The state has an agreement with Canadian-based TransAlta, approved by the legislature, to phase out the Centralia coal plant, Washington's largest greenhouse gas emitter. Centralia is Washington's one operating coal plant.
Millennium had asked for a sublease from the Department of Natural Resources, which is steward for 2.6 million acres of state-owned aquatic lands. The aquatic lands lie beneath Puget Sound, the Washington coast and navigable rivers. The aquatic lands on the Columbia River are adjacent to the proposed coal terminal.
North of Bellingham, any projects proposed for the former Gateway Pacific site must be compatible with the DNR's Cherry Point Aquatic Reserve management plan, which precludes activities likely to have detrimental impacts on the aquatic reserve.

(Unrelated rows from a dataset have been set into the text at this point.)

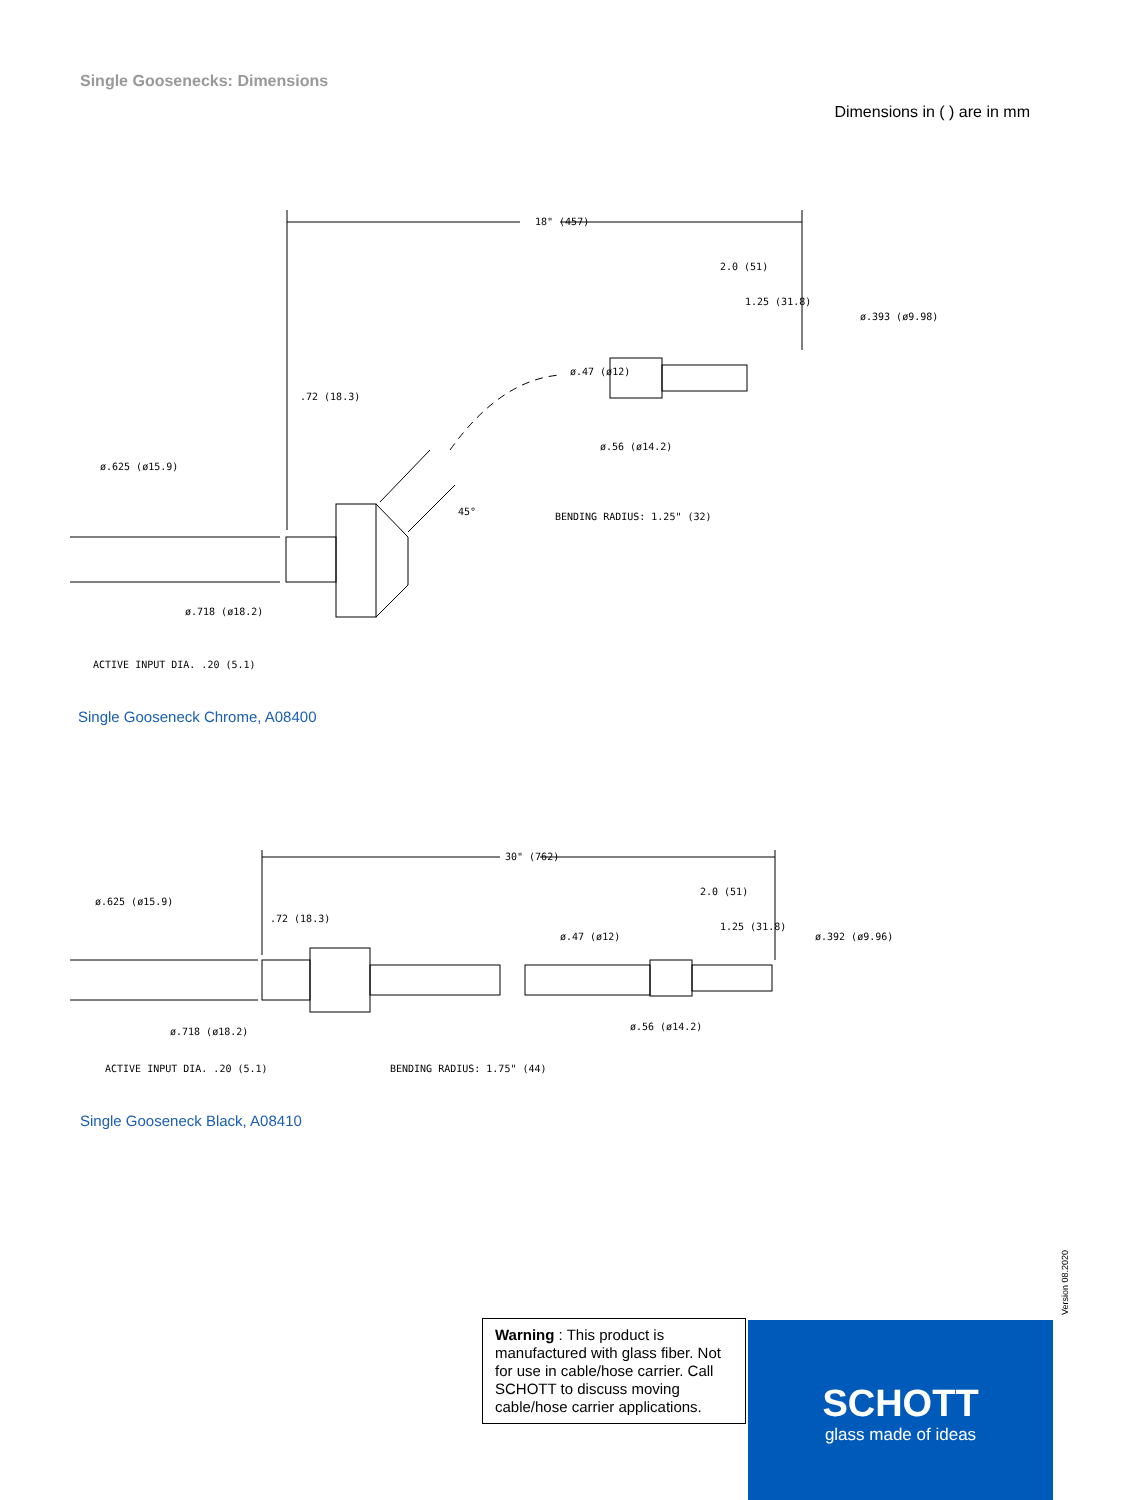Single Goosenecks: Dimensions
Dimensions in ( ) are in mm
18" (457)
2.0 (51)
1.25 (31.8)
ø.393 (ø9.98)
ø.47 (ø12)
.72 (18.3)
ø.625 (ø15.9)
ø.56 (ø14.2)
45°
BENDING RADIUS: 1.25" (32)
ø.718 (ø18.2)
ACTIVE INPUT DIA. .20 (5.1)
Single Gooseneck Chrome, A08400
30" (762)
2.0 (51)
1.25 (31.8)
ø.392 (ø9.96)
ø.47 (ø12)
.72 (18.3)
ø.625 (ø15.9)
ø.56 (ø14.2)
ø.718 (ø18.2)
ACTIVE INPUT DIA. .20 (5.1)
BENDING RADIUS: 1.75" (44)
Single Gooseneck Black, A08410
Version 08.2020
Warning : This product is manufactured with glass fiber. Not for use in cable/hose carrier. Call SCHOTT to discuss moving cable/hose carrier applications.
SCHOTT
glass made of ideas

Opposition from the Lummi Nation, and claims the coal terminal would damage the tribe's treaty-guaranteed fishery, forced the Army Corps of Engineers to deny permits for Gateway Pacific.
Tim Ballew, who chairs the Lummi Indian Business Council, said of an area his tribe call Xwe'chi'eXen, "This is an historic day for the Lummi, our treaty rights and our future generations."
"Across the country, from Xwe'chi'eXen to Standing Rock, Native people are celebrating the protection of our ancestral lands."
The Lummis, Swinomish and other tribes face one more looming battle with the carbon economy. The Canadian government has approved a major pipeline project, which would send 898,000 barrels of Alberta tar sands oil into Vancouver-area waters each day.
The TransMountain pipeline expansion would send 34 laden tankers (up from the current five) through international waters of Haro Strait and the Strait of Juan de Fuca each month. Aboriginal First Nations groups in British Columbia, along with mayors from Vancouver, Victoria and Burnaby, are vowing to resist.